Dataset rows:
###
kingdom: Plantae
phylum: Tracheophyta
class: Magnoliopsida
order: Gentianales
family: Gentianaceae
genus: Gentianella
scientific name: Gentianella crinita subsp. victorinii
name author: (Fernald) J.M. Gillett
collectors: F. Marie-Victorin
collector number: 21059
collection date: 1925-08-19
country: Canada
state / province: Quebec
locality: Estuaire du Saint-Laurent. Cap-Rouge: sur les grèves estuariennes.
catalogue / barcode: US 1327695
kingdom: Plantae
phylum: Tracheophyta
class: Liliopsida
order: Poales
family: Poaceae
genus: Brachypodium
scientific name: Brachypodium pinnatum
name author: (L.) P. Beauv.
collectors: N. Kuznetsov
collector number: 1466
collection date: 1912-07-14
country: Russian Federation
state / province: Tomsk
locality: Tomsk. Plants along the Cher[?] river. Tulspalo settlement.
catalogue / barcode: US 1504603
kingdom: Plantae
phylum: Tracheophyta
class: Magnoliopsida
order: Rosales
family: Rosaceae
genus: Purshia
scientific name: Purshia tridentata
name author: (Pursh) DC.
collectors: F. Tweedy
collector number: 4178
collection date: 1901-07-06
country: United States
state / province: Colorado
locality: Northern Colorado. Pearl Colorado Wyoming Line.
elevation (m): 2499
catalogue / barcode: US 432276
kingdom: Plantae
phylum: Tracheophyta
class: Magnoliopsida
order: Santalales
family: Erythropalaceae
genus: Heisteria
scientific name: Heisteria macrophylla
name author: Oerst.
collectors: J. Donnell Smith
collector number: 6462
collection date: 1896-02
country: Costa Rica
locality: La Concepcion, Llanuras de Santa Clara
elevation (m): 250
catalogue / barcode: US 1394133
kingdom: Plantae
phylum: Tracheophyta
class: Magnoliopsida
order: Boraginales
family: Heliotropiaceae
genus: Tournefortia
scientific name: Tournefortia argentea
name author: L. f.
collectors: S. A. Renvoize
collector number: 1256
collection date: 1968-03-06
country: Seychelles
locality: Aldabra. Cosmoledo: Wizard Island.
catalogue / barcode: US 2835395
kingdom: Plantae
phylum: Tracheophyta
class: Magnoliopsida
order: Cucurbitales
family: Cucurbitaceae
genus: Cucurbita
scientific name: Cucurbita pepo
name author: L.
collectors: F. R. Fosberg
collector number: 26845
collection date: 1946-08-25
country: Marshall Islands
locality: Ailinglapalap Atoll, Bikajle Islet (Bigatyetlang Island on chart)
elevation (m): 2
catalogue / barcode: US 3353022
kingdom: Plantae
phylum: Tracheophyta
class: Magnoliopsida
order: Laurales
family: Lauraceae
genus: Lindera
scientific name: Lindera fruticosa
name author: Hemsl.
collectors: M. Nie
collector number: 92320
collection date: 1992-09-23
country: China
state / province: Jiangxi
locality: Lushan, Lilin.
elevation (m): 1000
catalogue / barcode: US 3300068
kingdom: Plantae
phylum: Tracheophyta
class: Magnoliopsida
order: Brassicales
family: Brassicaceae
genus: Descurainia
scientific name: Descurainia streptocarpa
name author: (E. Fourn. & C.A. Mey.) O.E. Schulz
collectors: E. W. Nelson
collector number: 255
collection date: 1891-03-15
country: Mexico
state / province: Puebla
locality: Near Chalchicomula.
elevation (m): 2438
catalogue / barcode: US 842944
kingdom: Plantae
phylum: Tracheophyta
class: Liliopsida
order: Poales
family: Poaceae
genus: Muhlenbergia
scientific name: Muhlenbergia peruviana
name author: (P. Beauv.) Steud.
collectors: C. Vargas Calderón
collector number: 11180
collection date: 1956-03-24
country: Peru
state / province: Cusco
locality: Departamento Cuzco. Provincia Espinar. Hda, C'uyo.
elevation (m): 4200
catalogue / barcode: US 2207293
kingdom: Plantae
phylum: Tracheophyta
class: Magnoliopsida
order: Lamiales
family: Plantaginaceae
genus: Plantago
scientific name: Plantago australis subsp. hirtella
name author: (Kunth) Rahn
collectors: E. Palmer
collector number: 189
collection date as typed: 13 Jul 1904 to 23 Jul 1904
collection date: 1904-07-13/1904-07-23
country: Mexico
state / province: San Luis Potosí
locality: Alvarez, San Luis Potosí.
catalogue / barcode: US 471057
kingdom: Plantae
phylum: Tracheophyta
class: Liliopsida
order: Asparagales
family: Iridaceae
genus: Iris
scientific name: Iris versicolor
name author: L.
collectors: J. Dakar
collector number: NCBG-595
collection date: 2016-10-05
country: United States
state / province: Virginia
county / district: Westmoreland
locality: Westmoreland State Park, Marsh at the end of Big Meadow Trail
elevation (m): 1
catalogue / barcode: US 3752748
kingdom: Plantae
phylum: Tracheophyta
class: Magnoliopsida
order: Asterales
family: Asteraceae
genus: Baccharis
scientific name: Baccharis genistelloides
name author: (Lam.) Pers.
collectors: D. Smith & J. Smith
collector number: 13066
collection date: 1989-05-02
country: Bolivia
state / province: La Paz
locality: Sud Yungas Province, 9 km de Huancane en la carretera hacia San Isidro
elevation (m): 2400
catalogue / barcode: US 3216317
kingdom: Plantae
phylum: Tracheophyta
###
> **SHORT PROBLEM**: Retype every line of the rows above word for word, leaving nothing out and changing nothing.

> **WORKED ANSWER**:
kingdom: Plantae
phylum: Tracheophyta
class: Magnoliopsida
order: Gentianales
family: Gentianaceae
genus: Gentianella
scientific name: Gentianella crinita subsp. victorinii
name author: (Fernald) J.M. Gillett
collectors: F. Marie-Victorin
collector number: 21059
collection date: 1925-08-19
country: Canada
state / province: Quebec
locality: Estuaire du Saint-Laurent. Cap-Rouge: sur les grèves estuariennes.
catalogue / barcode: US 1327695
kingdom: Plantae
phylum: Tracheophyta
class: Liliopsida
order: Poales
family: Poaceae
genus: Brachypodium
scientific name: Brachypodium pinnatum
name author: (L.) P. Beauv.
collectors: N. Kuznetsov
collector number: 1466
collection date: 1912-07-14
country: Russian Federation
state / province: Tomsk
locality: Tomsk. Plants along the Cher[?] river. Tulspalo settlement.
catalogue / barcode: US 1504603
kingdom: Plantae
phylum: Tracheophyta
class: Magnoliopsida
order: Rosales
family: Rosaceae
genus: Purshia
scientific name: Purshia tridentata
name author: (Pursh) DC.
collectors: F. Tweedy
collector number: 4178
collection date: 1901-07-06
country: United States
state / province: Colorado
locality: Northern Colorado. Pearl Colorado Wyoming Line.
elevation (m): 2499
catalogue / barcode: US 432276
kingdom: Plantae
phylum: Tracheophyta
class: Magnoliopsida
order: Santalales
family: Erythropalaceae
genus: Heisteria
scientific name: Heisteria macrophylla
name author: Oerst.
collectors: J. Donnell Smith
collector number: 6462
collection date: 1896-02
country: Costa Rica
locality: La Concepcion, Llanuras de Santa Clara
elevation (m): 250
catalogue / barcode: US 1394133
kingdom: Plantae
phylum: Tracheophyta
class: Magnoliopsida
order: Boraginales
family: Heliotropiaceae
genus: Tournefortia
scientific name: Tournefortia argentea
name author: L. f.
collectors: S. A. Renvoize
collector number: 1256
collection date: 1968-03-06
country: Seychelles
locality: Aldabra. Cosmoledo: Wizard Island.
catalogue / barcode: US 2835395
kingdom: Plantae
phylum: Tracheophyta
class: Magnoliopsida
order: Cucurbitales
family: Cucurbitaceae
genus: Cucurbita
scientific name: Cucurbita pepo
name author: L.
collectors: F. R. Fosberg
collector number: 26845
collection date: 1946-08-25
country: Marshall Islands
locality: Ailinglapalap Atoll, Bikajle Islet (Bigatyetlang Island on chart)
elevation (m): 2
catalogue / barcode: US 3353022
kingdom: Plantae
phylum: Tracheophyta
class: Magnoliopsida
order: Laurales
family: Lauraceae
genus: Lindera
scientific name: Lindera fruticosa
name author: Hemsl.
collectors: M. Nie
collector number: 92320
collection date: 1992-09-23
country: China
state / province: Jiangxi
locality: Lushan, Lilin.
elevation (m): 1000
catalogue / barcode: US 3300068
kingdom: Plantae
phylum: Tracheophyta
class: Magnoliopsida
order: Brassicales
family: Brassicaceae
genus: Descurainia
scientific name: Descurainia streptocarpa
name author: (E. Fourn. & C.A. Mey.) O.E. Schulz
collectors: E. W. Nelson
collector number: 255
collection date: 1891-03-15
country: Mexico
state / province: Puebla
locality: Near Chalchicomula.
elevation (m): 2438
catalogue / barcode: US 842944
kingdom: Plantae
phylum: Tracheophyta
class: Liliopsida
order: Poales
family: Poaceae
genus: Muhlenbergia
scientific name: Muhlenbergia peruviana
name author: (P. Beauv.) Steud.
collectors: C. Vargas Calderón
collector number: 11180
collection date: 1956-03-24
country: Peru
state / province: Cusco
locality: Departamento Cuzco. Provincia Espinar. Hda, C'uyo.
elevation (m): 4200
catalogue / barcode: US 2207293
kingdom: Plantae
phylum: Tracheophyta
class: Magnoliopsida
order: Lamiales
family: Plantaginaceae
genus: Plantago
scientific name: Plantago australis subsp. hirtella
name author: (Kunth) Rahn
collectors: E. Palmer
collector number: 189
collection date as typed: 13 Jul 1904 to 23 Jul 1904
collection date: 1904-07-13/1904-07-23
country: Mexico
state / province: San Luis Potosí
locality: Alvarez, San Luis Potosí.
catalogue / barcode: US 471057
kingdom: Plantae
phylum: Tracheophyta
class: Liliopsida
order: Asparagales
family: Iridaceae
genus: Iris
scientific name: Iris versicolor
name author: L.
collectors: J. Dakar
collector number: NCBG-595
collection date: 2016-10-05
country: United States
state / province: Virginia
county / district: Westmoreland
locality: Westmoreland State Park, Marsh at the end of Big Meadow Trail
elevation (m): 1
catalogue / barcode: US 3752748
kingdom: Plantae
phylum: Tracheophyta
class: Magnoliopsida
order: Asterales
family: Asteraceae
genus: Baccharis
scientific name: Baccharis genistelloides
name author: (Lam.) Pers.
collectors: D. Smith & J. Smith
collector number: 13066
collection date: 1989-05-02
country: Bolivia
state / province: La Paz
locality: Sud Yungas Province, 9 km de Huancane en la carretera hacia San Isidro
elevation (m): 2400
catalogue / barcode: US 3216317
kingdom: Plantae
phylum: Tracheophyta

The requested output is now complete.